Actually after looking a little more my issue is that mongrel2 doesn't
trigger RESP_SENT for requests sent to a handler (it does for directory
backends and the browser sends a request for favicon.ico so it made me
think it was triggering RESP_SENT) and it never runs filters registered
for CLOSE. I'll look into making that work.
-Rob
On 5/18/12 11:24 AM, Rob LaRubbio wrote:
> I think the issue I'm seeing is that the browser keeps the connection
> open with the server so mongrel2 moves the connection through it's
> state machine and eventually closes it. When curl issues the request
> it closes the connection immediately after retrieving the URL and it
> looks like mongrel2 doesn't finish running through it's connection
> state machine. I do notice that when the request comes from curl
> mongrel2 sends my handler this message:
>
> request:
> {"conn_id":"17","sender":"38f857b8-cbaa-4b58-9271-0d36c27813c4","path":"@*","body":"{\"type\":\"disconnect\"}","data":{"type":"disconnect"},"headers":{"METHOD":"JSON"}}
>
> I never get that for a request when a browser initiates the connection.
>
> Anyway that is my current theory. I'm going to have to drop this
> issue soon to move onto other more pressing issues.
>
> -Rob
>
> On 5/18/12 7:46 AM, Loic d'Anterroches wrote:
>>
>> On 2012-05-17 21:16, Justin Karneges wrote:
>>> This week I noticed that Mongrel2's python library doesn't issue close
>>> messages by default. Of course this is to ensure streaming works,
>>> but for some
>>> reason I figured if Content-Length was passed and enough content
>>> sent, then
>>> either the python library would send a close message or Mongrel2 would
>>> automatically close the connection but it turns out that neither of
>>> these
>>> things actually happen.
>>>
>>> Curl and pretty much every browser seems to receive HTTP responses
>>> just fine
>>> with this behavior. But some other clients are pickier, and need the
>>> explicit
>>> close (like Pingdom for example). I'm not sure what the right server
>>> behavior
>>> is, but I've started issuing explicit close messages from my
>>> handlers when my
>>> intention is that the HTTP response is complete.
>>>
>>> I don't know if this is the issue you're seeing, but I'm mentioning
>>> it just in
>>> case.
>> More than just in case.

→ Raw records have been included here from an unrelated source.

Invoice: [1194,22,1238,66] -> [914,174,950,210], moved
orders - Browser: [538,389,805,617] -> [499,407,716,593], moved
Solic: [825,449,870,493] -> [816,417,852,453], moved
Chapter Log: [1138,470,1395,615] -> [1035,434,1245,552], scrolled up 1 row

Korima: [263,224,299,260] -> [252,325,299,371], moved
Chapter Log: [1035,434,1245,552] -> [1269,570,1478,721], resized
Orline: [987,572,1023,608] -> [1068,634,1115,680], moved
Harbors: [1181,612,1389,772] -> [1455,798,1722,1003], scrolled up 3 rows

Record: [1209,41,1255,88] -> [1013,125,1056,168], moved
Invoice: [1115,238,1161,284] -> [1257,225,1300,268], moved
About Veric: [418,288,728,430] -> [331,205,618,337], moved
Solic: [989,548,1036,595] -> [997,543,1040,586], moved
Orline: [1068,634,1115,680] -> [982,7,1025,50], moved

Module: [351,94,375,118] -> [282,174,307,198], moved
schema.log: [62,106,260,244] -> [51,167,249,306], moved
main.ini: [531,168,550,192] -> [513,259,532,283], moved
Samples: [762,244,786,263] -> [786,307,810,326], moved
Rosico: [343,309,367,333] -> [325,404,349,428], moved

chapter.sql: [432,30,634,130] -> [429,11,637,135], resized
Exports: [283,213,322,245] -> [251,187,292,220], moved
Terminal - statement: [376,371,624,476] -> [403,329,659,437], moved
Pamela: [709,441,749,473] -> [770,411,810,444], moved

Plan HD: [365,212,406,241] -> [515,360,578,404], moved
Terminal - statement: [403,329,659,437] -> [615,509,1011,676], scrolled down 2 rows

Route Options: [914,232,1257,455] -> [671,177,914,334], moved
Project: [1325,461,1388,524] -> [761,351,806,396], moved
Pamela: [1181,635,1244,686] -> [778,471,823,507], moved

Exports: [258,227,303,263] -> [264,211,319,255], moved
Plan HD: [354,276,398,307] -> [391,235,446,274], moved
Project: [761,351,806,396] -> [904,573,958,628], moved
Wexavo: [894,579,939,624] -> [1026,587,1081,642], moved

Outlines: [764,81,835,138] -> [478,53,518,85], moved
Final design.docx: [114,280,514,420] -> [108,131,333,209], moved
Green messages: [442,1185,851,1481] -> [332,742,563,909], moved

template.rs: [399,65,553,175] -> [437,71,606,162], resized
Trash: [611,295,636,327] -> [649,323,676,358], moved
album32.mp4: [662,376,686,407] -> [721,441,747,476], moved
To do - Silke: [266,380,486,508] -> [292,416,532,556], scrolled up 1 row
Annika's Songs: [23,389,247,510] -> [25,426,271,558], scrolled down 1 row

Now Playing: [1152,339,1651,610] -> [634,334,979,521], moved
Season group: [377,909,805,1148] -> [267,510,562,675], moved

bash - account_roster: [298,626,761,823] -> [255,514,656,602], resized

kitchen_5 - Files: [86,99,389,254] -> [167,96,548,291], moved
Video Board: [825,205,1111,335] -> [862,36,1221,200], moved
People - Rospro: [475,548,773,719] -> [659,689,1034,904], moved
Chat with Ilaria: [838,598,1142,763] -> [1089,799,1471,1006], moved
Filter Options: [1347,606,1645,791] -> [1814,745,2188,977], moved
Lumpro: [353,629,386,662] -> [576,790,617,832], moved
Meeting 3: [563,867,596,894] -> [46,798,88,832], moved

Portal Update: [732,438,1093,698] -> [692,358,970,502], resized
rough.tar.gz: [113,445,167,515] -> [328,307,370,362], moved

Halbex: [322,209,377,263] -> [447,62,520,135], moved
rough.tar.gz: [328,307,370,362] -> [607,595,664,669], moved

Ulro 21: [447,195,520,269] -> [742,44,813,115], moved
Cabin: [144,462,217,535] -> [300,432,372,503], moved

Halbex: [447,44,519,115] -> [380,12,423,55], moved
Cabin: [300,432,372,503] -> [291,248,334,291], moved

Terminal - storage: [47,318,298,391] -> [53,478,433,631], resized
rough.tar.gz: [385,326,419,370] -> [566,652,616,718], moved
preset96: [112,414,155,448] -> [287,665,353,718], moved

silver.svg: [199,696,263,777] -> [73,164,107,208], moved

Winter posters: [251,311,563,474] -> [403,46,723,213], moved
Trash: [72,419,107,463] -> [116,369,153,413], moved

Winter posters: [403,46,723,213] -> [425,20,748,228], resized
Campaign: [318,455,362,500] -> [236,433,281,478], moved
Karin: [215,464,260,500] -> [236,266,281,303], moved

What you are mentioning here is also a reason
>> some of the users are advocating a tnetstring answer from the handler to
>> M2 and not just a raw message. As you send a raw message at the moment,
>> outside of the "empty message" hack to close a connection from the
>> handler (or accessing the control port), you cannot do more. With a
>> tnetstring for M2, we could tell M2 to close the connection at the end,
>> rate limit, consider the message as "non valuable" in the case of
>> streaming, so if the buffer is full, just drop the message, etc. Way
>> more control, cleanly encapsulated.
>>
>> loïc
>>
>>> On Thursday, May 17, 2012 11:49:00 AM Alberto Salce wrote:
>>>> Could this be related to why ApacheBenchmark and Mongrel2 don't get
>>>> along. AB just hangs like if the connections are not being accepted.
>>>> Siege works just fine.
>>>>
>>>> On 5/17/2012 12:14 PM, Rob LaRubbio wrote:
>>>>> I'm trying to write a filter that I can use to track how long
>>>>> requests
>>>>> are taking to run through my system. The filter is pretty simple, it
>>>>> just intercepts the REQ_RECV and RESP_SENT states, tracks the time of
>>>>> each and prints it.
>>>>>
>>>>> When I run my filter and access my server with a browser I see both
>>>>> states execute and the filter correctly prints the time. However
>>>>> if I
>>>>> access my server using curl on the command line I only see
>>>>> REQ_RECV. I
>>>>> do see the response from my service in the terminal and the curl
>>>>> command
>>>>> returns. I've also tried different combination of states with
>>>>> HANDLER&
>>>>> CLOSED but I still see the same results. I'm a little stumped by
>>>>> this
>>>>> so any suggestions on where to look next would be really helpful.